The calibrator computes warn and block thresholds using cost-aware optimisation. You set the relative cost of blocking a benign input versus allowing a malicious one, and it finds the threshold that minimises total expected cost at your target recall.

Monitor for regression between Unicode versions:

namespace-guard drift --json

This runs the built-in composability vectors (the 31 NFKC/TR39 divergence entries plus related cases) against your runtime’s current Unicode data and reports any changes. When Node.js ships a new ICU version, the drift command tells you whether detection results changed.

Gate your CI pipeline:

npx namespace-guard drift --json || exit 1

If the composability vectors produce different results than the baseline, the command exits non-zero. Add this to your CI to catch Unicode data regressions before they reach production.

The point is not that these specific tools are the only way to do this. The point is that Unicode identifier security should be testable, measurable, and monitored for regression, like any other security control.

What this doesn’t solve

Font-rendering attacks are out of scope. Two characters might have identical Unicode skeletons but render differently in specific fonts, or have different skeletons but render identically in a particular typeface. Detecting this requires rendering glyphs and comparing pixel output. No purely Unicode-data-based approach handles it, and UTS #39 does not attempt to.
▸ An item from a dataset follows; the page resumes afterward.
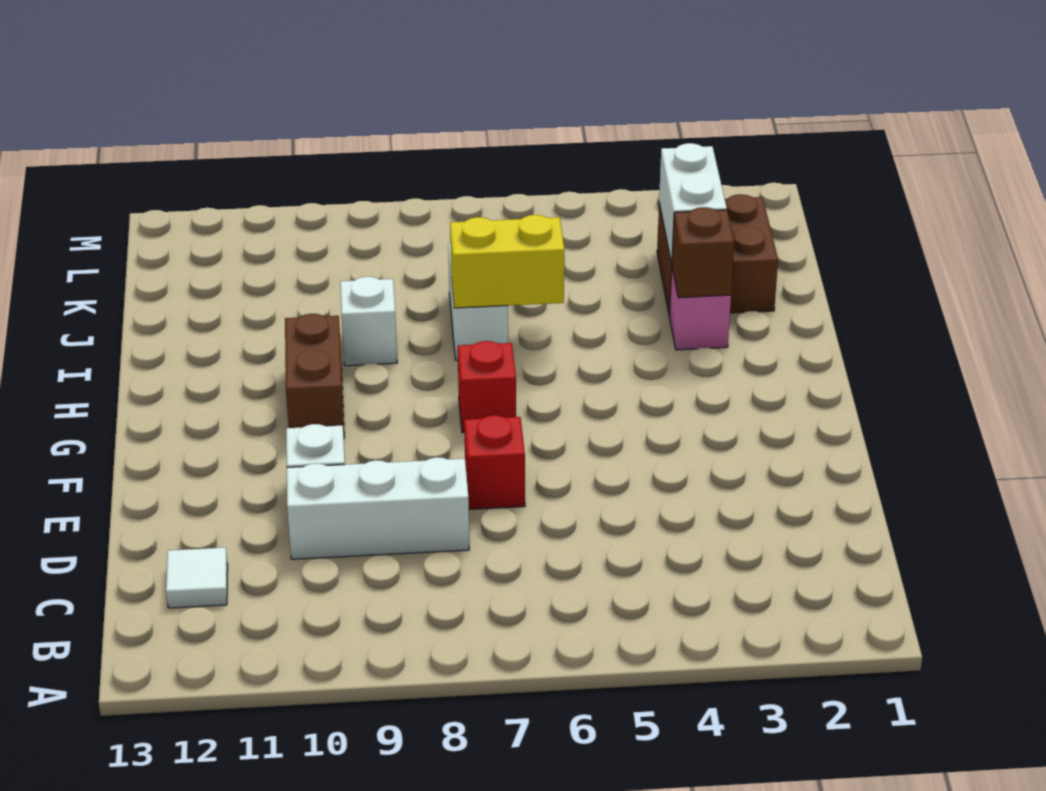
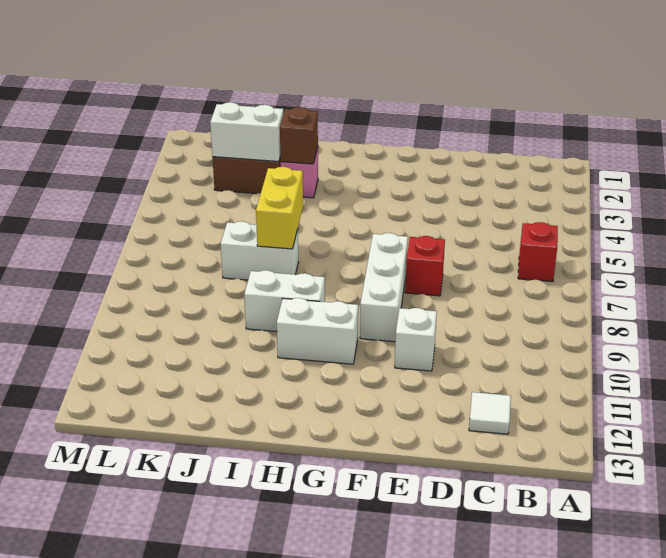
white 1x3 brick [287,457,469,559] -> white 1x3 brick moved to [360,233,408,342]
red 1x1 brick [458,341,516,433] -> red 1x1 brick moved to [518,222,558,282]
brown 1x2 brick [285,314,344,436] -> white 1x2 brick [277,298,358,364]
white 1x1 brick [340,277,397,366] -> white 1x2 brick [244,270,325,332]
ML-driven homoglyph discovery is a related gap. Research has shown that neural approaches can find confusable pairs missing from confusables.txt by training on rendered glyph images. This is promising but introduces its own problems: adversarial robustness, font dependence, and the need to curate discovered pairs before deployment.

UTS #39 itself acknowledges these limits. The specification states that its skeleton mechanism can be “overly inclusive” and that a more sophisticated “metric indicating closeness” would be possible but was avoided for cost and data complexity. The current mechanism is a pragmatic floor, not a ceiling.

Standards engagement

These findings have been submitted to the Unicode Consortium for public review as PRI #540. The submission is under review and has not been accepted or adopted.

The benchmark corpus, CLI tools, and dual confusable maps are part of namespace-guard (v0.15.1, zero dependencies, MIT licence). The corpus is at docs/data/confusable-bench.v1.json.